American actress (born 1975)

Alicia Roanne Witt (born August 21, 1975) is an American actress and musician. She first came to fame as a child actress after being discovered by David Lynch, who cast her in Dune (1984) as Alia and Twin Peaks (1990) as Gersten Hayward, a role she reprised in Twin Peaks: The Return (2017). Her 2026 album, Between Heaven and Earth, is a tribute to her relationship to Lynch and was described by the Times UK as ‘gorgeously sung… If this is what “directing from beyond” sounds like, it’s rather beautiful.” Witt was a regular on Cybill Shepherd's sitcom Cybill (1995–1998) for four seasons, playing the title character's daughter, Zoey Woodbine. She had a critically acclaimed role as a disturbed teenager in Fun (1994), appeared as a music student in Mr. Holland's Opus (1995) and as a terrorized college student in the horror film Urban Legend (1998). She appeared in Vanilla Sky (2001) as Libby, Two Weeks Notice (2002), Last Holiday (2006), 88 Minutes (2007) as Kim Cummings, I Care A Lot (2020) and Longlegs (2024). Witt has made television appearances in shows such as The Walking Dead, The Sopranos, Friday Night Lights as Cheryl, Twin Peaks: The Return as Gersten Hayward, CSI: Miami, Supernatural, Justified and Orange Is the New Black. She starred in five episodes of Law & Order: Criminal Intent as Detective Nola Falacci in Season 7, temporarily replacing actress Julianne Nicholson, who was on maternity leave.

In addition to her acting, Witt is an accomplished pianist, singer, and songwriter. Between 2013 and 2020 she starred in eight Hallmark Christmas films. Many of these include her original Christmas songs. In her Hallmark film Christmas Tree Lane (2020), she was also executive producer and storywriter, and contributed two original songs which her character sings on screen.

== Early life and education ==
Witt was born on August 21, 1975 in Worcester, Massachusetts, to Diane (née Pietro), a junior high school reading teacher, and Robert Witt, a science teacher and photographer. Talking by age two and reading by the age of four, she has been described as a child prodigy. Her acting talent was recognized by director David Lynch in 1983, when casting director Jane Jenkins watched her 1980 appearance reciting Shakespeare's Romeo and Juliet on the television show That's Incredible! at age five, and brought her to New York City to audition for the role of Alia in Dune. Lynch began working with her in film and television before Witt earned her high-school equivalency credential at age 14. From the ages of 10 to 14, she took four piano lessons a week, including from a Boston University professor, and competed nationally.

* _SUPPLIED MATERIAL_
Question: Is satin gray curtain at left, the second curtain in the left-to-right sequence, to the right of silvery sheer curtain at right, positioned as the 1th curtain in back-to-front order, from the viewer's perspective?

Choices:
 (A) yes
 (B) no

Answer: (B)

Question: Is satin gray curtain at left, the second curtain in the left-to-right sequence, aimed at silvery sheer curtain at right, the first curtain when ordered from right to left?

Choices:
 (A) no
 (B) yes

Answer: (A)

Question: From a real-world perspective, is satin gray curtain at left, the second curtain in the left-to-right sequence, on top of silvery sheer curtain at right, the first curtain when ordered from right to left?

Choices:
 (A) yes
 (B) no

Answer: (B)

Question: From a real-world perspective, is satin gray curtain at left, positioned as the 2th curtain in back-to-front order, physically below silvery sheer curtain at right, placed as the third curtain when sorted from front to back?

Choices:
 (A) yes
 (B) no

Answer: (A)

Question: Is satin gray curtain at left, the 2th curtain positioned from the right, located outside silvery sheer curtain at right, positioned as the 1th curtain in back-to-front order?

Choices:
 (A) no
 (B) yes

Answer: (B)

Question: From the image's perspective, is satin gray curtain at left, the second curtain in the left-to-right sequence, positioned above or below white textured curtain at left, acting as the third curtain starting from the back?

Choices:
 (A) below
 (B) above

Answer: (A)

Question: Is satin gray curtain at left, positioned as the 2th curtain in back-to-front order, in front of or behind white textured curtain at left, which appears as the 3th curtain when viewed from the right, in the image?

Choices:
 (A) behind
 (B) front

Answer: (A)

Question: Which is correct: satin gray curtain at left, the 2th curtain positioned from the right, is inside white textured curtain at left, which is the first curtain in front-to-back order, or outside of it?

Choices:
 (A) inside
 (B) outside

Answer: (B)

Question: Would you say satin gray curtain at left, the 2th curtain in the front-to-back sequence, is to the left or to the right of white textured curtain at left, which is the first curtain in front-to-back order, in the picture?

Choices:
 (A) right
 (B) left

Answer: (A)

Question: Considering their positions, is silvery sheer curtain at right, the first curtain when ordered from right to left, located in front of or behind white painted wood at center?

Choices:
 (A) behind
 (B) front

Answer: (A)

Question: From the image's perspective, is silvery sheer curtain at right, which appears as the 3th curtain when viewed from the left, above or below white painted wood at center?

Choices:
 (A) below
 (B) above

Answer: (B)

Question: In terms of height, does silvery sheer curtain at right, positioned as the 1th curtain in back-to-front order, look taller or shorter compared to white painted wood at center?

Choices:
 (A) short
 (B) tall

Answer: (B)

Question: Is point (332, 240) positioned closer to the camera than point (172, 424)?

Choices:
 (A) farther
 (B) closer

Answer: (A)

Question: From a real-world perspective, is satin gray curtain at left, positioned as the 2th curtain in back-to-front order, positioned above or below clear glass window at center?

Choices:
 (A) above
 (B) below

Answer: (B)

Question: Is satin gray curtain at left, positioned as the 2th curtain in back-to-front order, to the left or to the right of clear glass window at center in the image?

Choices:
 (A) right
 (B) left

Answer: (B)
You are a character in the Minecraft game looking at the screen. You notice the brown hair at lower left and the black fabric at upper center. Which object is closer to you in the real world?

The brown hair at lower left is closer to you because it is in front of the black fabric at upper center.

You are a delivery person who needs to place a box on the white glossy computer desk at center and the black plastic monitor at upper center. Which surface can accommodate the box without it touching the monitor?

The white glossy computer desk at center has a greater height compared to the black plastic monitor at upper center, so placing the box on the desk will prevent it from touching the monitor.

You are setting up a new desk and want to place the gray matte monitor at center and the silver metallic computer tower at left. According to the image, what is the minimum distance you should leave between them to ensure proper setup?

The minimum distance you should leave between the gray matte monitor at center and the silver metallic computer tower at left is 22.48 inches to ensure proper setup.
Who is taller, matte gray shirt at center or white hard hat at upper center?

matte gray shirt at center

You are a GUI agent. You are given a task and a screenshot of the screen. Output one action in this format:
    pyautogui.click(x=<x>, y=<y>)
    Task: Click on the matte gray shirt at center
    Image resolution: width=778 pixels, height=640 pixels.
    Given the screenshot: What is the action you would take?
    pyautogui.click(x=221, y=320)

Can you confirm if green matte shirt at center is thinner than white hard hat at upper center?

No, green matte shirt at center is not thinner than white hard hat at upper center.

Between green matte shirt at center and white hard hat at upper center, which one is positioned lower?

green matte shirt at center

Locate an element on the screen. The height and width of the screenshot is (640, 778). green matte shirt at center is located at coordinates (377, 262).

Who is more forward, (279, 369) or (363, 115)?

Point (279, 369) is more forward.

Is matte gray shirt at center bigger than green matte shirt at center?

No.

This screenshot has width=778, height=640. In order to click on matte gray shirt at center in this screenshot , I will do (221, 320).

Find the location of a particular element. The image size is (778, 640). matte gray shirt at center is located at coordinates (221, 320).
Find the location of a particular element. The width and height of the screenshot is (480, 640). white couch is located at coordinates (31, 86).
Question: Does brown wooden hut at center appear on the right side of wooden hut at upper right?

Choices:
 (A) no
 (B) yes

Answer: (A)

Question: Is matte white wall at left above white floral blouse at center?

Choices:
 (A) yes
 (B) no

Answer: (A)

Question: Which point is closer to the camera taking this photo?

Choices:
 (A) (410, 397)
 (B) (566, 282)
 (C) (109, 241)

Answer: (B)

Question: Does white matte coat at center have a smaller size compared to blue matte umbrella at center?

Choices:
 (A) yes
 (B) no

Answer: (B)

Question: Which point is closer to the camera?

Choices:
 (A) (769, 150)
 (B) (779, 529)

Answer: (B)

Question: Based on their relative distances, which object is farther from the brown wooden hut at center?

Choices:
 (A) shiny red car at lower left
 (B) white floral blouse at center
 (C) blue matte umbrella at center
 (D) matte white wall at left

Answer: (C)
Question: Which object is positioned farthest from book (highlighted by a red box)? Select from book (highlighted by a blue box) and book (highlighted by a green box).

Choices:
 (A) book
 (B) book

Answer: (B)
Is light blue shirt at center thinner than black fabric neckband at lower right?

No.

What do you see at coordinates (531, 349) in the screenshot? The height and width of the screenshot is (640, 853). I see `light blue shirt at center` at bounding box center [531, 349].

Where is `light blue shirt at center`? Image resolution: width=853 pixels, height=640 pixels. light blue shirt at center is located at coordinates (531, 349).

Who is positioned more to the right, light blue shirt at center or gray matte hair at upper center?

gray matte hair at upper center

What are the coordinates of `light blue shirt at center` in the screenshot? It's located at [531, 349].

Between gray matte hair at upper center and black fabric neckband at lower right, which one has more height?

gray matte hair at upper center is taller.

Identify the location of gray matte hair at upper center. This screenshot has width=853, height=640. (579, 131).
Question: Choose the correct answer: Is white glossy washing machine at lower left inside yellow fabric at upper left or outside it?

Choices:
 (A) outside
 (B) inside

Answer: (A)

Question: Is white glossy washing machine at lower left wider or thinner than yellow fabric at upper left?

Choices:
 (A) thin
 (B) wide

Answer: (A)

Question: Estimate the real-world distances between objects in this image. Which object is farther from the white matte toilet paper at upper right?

* _TASK STATEMENT_
Extend the biography of Alicia Witt from its final sentence, keeping its encyclopedic style.

* _WRITTEN REPLY_
== Career ==
=== Film and television ===
Witt's discovery by Lynch led to her casting as the "flame-haired" child in Dune (1984), as Paul Atreides's sister Alia; she turned eight during filming. She worked with Lynch again when she appeared in an episode of Twin Peaks, playing the younger sister of Lara Flynn Boyle's character Donna.

Her acting background led to small parts in Mike Figgis' Liebestraum in 1991 (her brother Ian also appears), the Gen-X drama Bodies, Rest & Motion (1993), and the television film The Disappearance of Vonnie (1994). In 1994, Witt landed her first lead role in a film, playing a disturbed, murderous teenager in Fun and receiving the Special Jury Recognition Award at the Sundance Film Festival. Witt was then cast in Four Rooms as Madonna's lover in the episode "The Missing Ingredient".

Witt was introduced to a larger audience in the role of Cybill Shepherd's daughter, Zoey Woodbine, in the sitcom Cybill. While playing that part from 1995 to 1998, she also had film roles in Stephen Herek's Mr. Holland's Opus, Alexander Payne's Citizen Ruth, Robert Allan Ackerman's Passion's Way (based on the Edith Wharton novel, The Reef) and Richard Sears' comedy Bongwater. After Cybill was cancelled, Witt went on to leading roles in Jamie Blanks' horror film Urban Legend (1998) as Natalie, and in Kevin Altieri/Touchstone Pictures' limited-release animated feature Gen^{13}.

In 2000, Witt had guest starring roles on episodes of the television shows Ally McBeal and The Sopranos, the lead role in the Matthew Huffman comedy Playing Mona Lisa and a part in John Waters' Cecil B. Demented.

Next, she acted in a small part in Cameron Crowe's Vanilla Sky (2001). Witt played "Two", the college graduate discussing loss of her virginity, in Rodrigo García's Ten Tiny Love Stories and played the role of promiscuous Barbie, half-sister of the title character, in American Girl. Witt also appeared in Marc Lawrence's romantic comedy Two Weeks Notice (2002).

In 2003, she portrayed Joan Allen's daughter in the U.S.-based comic drama The Upside of Anger). Later that year, Witt went to South Africa to shoot a film interpretation of the epic poem "Das Nibelungenlied", played one of the central characters, Kriemhild, in the German television film Kingdom in Twilight. Kingdom in Twilight has the title Dark Kingdom: The Dragon King in the U.S. and The Ring of the Nibelungs and The Sword of Xanten elsewhere.

Witt filmed Last Holiday (2006) opposite Queen Latifah, and the thriller 88 Minutes (2007) opposite Al Pacino, and joined the cast of Law & Order: Criminal Intent for the 2007–2008 season. In the latter she played Detective Nola Falacci, a character temporarily replacing Megan Wheeler as Detective Mike Logan's partner (who was away on maternity leave) and was a recurring character in the 2007–2008 season. Witt appeared in the role of Amy in the film Peep World (2010).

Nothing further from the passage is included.